### Task instructions
Word for word, return every record that follows.

[Saved data entries]
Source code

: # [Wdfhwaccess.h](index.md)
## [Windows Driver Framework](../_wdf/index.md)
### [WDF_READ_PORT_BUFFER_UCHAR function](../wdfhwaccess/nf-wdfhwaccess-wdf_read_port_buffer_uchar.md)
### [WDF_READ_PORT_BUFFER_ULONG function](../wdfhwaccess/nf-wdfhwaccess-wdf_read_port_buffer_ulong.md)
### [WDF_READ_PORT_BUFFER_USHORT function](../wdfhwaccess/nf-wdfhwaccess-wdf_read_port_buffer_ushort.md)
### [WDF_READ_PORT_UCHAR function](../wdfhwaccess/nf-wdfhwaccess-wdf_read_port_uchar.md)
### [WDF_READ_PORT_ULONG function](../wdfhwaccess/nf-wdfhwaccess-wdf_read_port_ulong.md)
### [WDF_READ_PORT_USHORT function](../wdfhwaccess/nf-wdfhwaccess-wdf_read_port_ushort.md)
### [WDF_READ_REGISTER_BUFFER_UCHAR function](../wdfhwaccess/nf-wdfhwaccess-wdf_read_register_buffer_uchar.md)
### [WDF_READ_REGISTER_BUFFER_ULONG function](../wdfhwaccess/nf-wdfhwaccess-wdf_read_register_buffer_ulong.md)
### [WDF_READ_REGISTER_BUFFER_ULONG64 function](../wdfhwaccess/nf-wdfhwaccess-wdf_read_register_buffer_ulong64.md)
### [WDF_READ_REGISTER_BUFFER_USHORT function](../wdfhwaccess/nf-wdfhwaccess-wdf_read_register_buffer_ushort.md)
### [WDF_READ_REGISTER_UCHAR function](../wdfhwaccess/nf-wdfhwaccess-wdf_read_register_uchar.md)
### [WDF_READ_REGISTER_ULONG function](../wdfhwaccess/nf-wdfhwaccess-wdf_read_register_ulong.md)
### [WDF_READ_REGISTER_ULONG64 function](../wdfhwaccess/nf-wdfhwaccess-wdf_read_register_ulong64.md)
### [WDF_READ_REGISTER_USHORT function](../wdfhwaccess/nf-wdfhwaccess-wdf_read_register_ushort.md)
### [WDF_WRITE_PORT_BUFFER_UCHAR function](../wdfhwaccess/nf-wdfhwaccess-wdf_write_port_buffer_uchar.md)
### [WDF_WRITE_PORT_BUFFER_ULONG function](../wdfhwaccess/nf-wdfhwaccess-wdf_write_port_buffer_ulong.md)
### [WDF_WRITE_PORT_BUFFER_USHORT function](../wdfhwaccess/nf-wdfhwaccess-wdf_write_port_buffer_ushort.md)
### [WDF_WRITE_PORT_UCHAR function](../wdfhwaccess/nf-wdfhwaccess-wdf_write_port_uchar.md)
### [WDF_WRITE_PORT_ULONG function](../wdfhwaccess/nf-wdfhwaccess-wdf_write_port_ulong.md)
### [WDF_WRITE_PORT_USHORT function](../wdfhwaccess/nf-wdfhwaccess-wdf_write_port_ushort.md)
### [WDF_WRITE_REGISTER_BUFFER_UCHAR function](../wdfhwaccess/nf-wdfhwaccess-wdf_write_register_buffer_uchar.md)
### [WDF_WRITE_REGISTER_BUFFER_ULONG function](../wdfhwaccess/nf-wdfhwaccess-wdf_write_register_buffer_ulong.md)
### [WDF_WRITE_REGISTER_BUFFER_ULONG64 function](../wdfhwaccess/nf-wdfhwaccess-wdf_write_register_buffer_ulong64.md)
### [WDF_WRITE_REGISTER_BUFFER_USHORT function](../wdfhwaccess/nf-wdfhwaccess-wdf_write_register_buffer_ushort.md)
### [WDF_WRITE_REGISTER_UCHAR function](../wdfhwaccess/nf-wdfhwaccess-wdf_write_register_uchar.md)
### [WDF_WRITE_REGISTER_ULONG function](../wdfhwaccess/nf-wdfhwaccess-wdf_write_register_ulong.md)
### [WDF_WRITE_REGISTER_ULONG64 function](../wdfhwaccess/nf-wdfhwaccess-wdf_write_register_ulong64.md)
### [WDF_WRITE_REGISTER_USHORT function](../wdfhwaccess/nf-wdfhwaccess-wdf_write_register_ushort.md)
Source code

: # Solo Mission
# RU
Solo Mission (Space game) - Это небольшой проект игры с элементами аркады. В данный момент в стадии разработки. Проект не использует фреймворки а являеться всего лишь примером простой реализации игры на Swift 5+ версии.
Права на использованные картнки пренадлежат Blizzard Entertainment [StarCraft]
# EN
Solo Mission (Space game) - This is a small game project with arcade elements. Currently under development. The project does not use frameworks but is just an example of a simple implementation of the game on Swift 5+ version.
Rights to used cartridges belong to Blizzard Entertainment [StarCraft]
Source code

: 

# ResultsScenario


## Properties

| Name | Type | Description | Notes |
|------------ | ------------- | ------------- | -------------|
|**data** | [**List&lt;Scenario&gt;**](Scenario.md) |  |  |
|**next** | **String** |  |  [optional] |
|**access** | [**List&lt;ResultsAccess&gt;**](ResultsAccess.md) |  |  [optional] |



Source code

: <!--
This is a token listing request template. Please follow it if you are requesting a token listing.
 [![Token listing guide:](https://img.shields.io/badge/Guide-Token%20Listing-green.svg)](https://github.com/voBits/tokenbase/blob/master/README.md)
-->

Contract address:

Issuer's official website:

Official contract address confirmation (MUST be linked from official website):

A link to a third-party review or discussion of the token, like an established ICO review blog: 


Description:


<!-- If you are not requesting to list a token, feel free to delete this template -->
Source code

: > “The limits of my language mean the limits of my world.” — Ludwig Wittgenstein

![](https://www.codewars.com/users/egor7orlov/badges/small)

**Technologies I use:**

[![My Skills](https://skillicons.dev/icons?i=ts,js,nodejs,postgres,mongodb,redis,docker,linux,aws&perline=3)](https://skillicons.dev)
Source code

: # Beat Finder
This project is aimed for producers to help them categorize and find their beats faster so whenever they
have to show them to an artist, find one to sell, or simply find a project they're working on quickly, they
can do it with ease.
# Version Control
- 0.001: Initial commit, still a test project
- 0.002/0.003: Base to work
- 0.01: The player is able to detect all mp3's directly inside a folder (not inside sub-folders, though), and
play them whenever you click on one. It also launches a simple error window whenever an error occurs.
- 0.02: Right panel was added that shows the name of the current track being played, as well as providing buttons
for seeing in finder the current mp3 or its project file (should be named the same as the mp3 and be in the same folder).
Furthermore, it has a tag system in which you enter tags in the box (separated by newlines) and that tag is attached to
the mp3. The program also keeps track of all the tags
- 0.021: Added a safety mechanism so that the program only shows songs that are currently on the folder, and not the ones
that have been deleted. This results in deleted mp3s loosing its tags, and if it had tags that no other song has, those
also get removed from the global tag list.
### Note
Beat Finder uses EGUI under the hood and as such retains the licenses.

### Output for this exercise
Source code

: # [Wdfhwaccess.h](index.md)
## [Windows Driver Framework](../_wdf/index.md)
### [WDF_READ_PORT_BUFFER_UCHAR function](../wdfhwaccess/nf-wdfhwaccess-wdf_read_port_buffer_uchar.md)
### [WDF_READ_PORT_BUFFER_ULONG function](../wdfhwaccess/nf-wdfhwaccess-wdf_read_port_buffer_ulong.md)
### [WDF_READ_PORT_BUFFER_USHORT function](../wdfhwaccess/nf-wdfhwaccess-wdf_read_port_buffer_ushort.md)
### [WDF_READ_PORT_UCHAR function](../wdfhwaccess/nf-wdfhwaccess-wdf_read_port_uchar.md)
### [WDF_READ_PORT_ULONG function](../wdfhwaccess/nf-wdfhwaccess-wdf_read_port_ulong.md)
### [WDF_READ_PORT_USHORT function](../wdfhwaccess/nf-wdfhwaccess-wdf_read_port_ushort.md)
### [WDF_READ_REGISTER_BUFFER_UCHAR function](../wdfhwaccess/nf-wdfhwaccess-wdf_read_register_buffer_uchar.md)
### [WDF_READ_REGISTER_BUFFER_ULONG function](../wdfhwaccess/nf-wdfhwaccess-wdf_read_register_buffer_ulong.md)
### [WDF_READ_REGISTER_BUFFER_ULONG64 function](../wdfhwaccess/nf-wdfhwaccess-wdf_read_register_buffer_ulong64.md)
### [WDF_READ_REGISTER_BUFFER_USHORT function](../wdfhwaccess/nf-wdfhwaccess-wdf_read_register_buffer_ushort.md)
### [WDF_READ_REGISTER_UCHAR function](../wdfhwaccess/nf-wdfhwaccess-wdf_read_register_uchar.md)
### [WDF_READ_REGISTER_ULONG function](../wdfhwaccess/nf-wdfhwaccess-wdf_read_register_ulong.md)
### [WDF_READ_REGISTER_ULONG64 function](../wdfhwaccess/nf-wdfhwaccess-wdf_read_register_ulong64.md)
### [WDF_READ_REGISTER_USHORT function](../wdfhwaccess/nf-wdfhwaccess-wdf_read_register_ushort.md)
### [WDF_WRITE_PORT_BUFFER_UCHAR function](../wdfhwaccess/nf-wdfhwaccess-wdf_write_port_buffer_uchar.md)
### [WDF_WRITE_PORT_BUFFER_ULONG function](../wdfhwaccess/nf-wdfhwaccess-wdf_write_port_buffer_ulong.md)
### [WDF_WRITE_PORT_BUFFER_USHORT function](../wdfhwaccess/nf-wdfhwaccess-wdf_write_port_buffer_ushort.md)
### [WDF_WRITE_PORT_UCHAR function](../wdfhwaccess/nf-wdfhwaccess-wdf_write_port_uchar.md)
### [WDF_WRITE_PORT_ULONG function](../wdfhwaccess/nf-wdfhwaccess-wdf_write_port_ulong.md)
### [WDF_WRITE_PORT_USHORT function](../wdfhwaccess/nf-wdfhwaccess-wdf_write_port_ushort.md)
### [WDF_WRITE_REGISTER_BUFFER_UCHAR function](../wdfhwaccess/nf-wdfhwaccess-wdf_write_register_buffer_uchar.md)
### [WDF_WRITE_REGISTER_BUFFER_ULONG function](../wdfhwaccess/nf-wdfhwaccess-wdf_write_register_buffer_ulong.md)
### [WDF_WRITE_REGISTER_BUFFER_ULONG64 function](../wdfhwaccess/nf-wdfhwaccess-wdf_write_register_buffer_ulong64.md)
### [WDF_WRITE_REGISTER_BUFFER_USHORT function](../wdfhwaccess/nf-wdfhwaccess-wdf_write_register_buffer_ushort.md)
### [WDF_WRITE_REGISTER_UCHAR function](../wdfhwaccess/nf-wdfhwaccess-wdf_write_register_uchar.md)
### [WDF_WRITE_REGISTER_ULONG function](../wdfhwaccess/nf-wdfhwaccess-wdf_write_register_ulong.md)
### [WDF_WRITE_REGISTER_ULONG64 function](../wdfhwaccess/nf-wdfhwaccess-wdf_write_register_ulong64.md)
### [WDF_WRITE_REGISTER_USHORT function](../wdfhwaccess/nf-wdfhwaccess-wdf_write_register_ushort.md)
Source code

: # Solo Mission
# RU
Solo Mission (Space game) - Это небольшой проект игры с элементами аркады. В данный момент в стадии разработки. Проект не использует фреймворки а являеться всего лишь примером простой реализации игры на Swift 5+ версии.
Права на использованные картнки пренадлежат Blizzard Entertainment [StarCraft]
# EN
Solo Mission (Space game) - This is a small game project with arcade elements. Currently under development. The project does not use frameworks but is just an example of a simple implementation of the game on Swift 5+ version.
Rights to used cartridges belong to Blizzard Entertainment [StarCraft]
Source code

: 

# ResultsScenario


## Properties

| Name | Type | Description | Notes |
|------------ | ------------- | ------------- | -------------|
|**data** | [**List&lt;Scenario&gt;**](Scenario.md) |  |  |
|**next** | **String** |  |  [optional] |
|**access** | [**List&lt;ResultsAccess&gt;**](ResultsAccess.md) |  |  [optional] |



Source code

: <!--
This is a token listing request template. Please follow it if you are requesting a token listing.
 [![Token listing guide:](https://img.shields.io/badge/Guide-Token%20Listing-green.svg)](https://github.com/voBits/tokenbase/blob/master/README.md)
-->

Contract address:

Issuer's official website:

Official contract address confirmation (MUST be linked from official website):

A link to a third-party review or discussion of the token, like an established ICO review blog: 


Description:


<!-- If you are not requesting to list a token, feel free to delete this template -->
Source code

: > “The limits of my language mean the limits of my world.” — Ludwig Wittgenstein

![](https://www.codewars.com/users/egor7orlov/badges/small)

**Technologies I use:**

[![My Skills](https://skillicons.dev/icons?i=ts,js,nodejs,postgres,mongodb,redis,docker,linux,aws&perline=3)](https://skillicons.dev)
Source code

: # Beat Finder
This project is aimed for producers to help them categorize and find their beats faster so whenever they
have to show them to an artist, find one to sell, or simply find a project they're working on quickly, they
can do it with ease.
# Version Control
- 0.001: Initial commit, still a test project
- 0.002/0.003: Base to work
- 0.01: The player is able to detect all mp3's directly inside a folder (not inside sub-folders, though), and
play them whenever you click on one. It also launches a simple error window whenever an error occurs.
- 0.02: Right panel was added that shows the name of the current track being played, as well as providing buttons
for seeing in finder the current mp3 or its project file (should be named the same as the mp3 and be in the same folder).
Furthermore, it has a tag system in which you enter tags in the box (separated by newlines) and that tag is attached to
the mp3. The program also keeps track of all the tags
- 0.021: Added a safety mechanism so that the program only shows songs that are currently on the folder, and not the ones
that have been deleted. This results in deleted mp3s loosing its tags, and if it had tags that no other song has, those
also get removed from the global tag list.
### Note
Beat Finder uses EGUI under the hood and as such retains the licenses.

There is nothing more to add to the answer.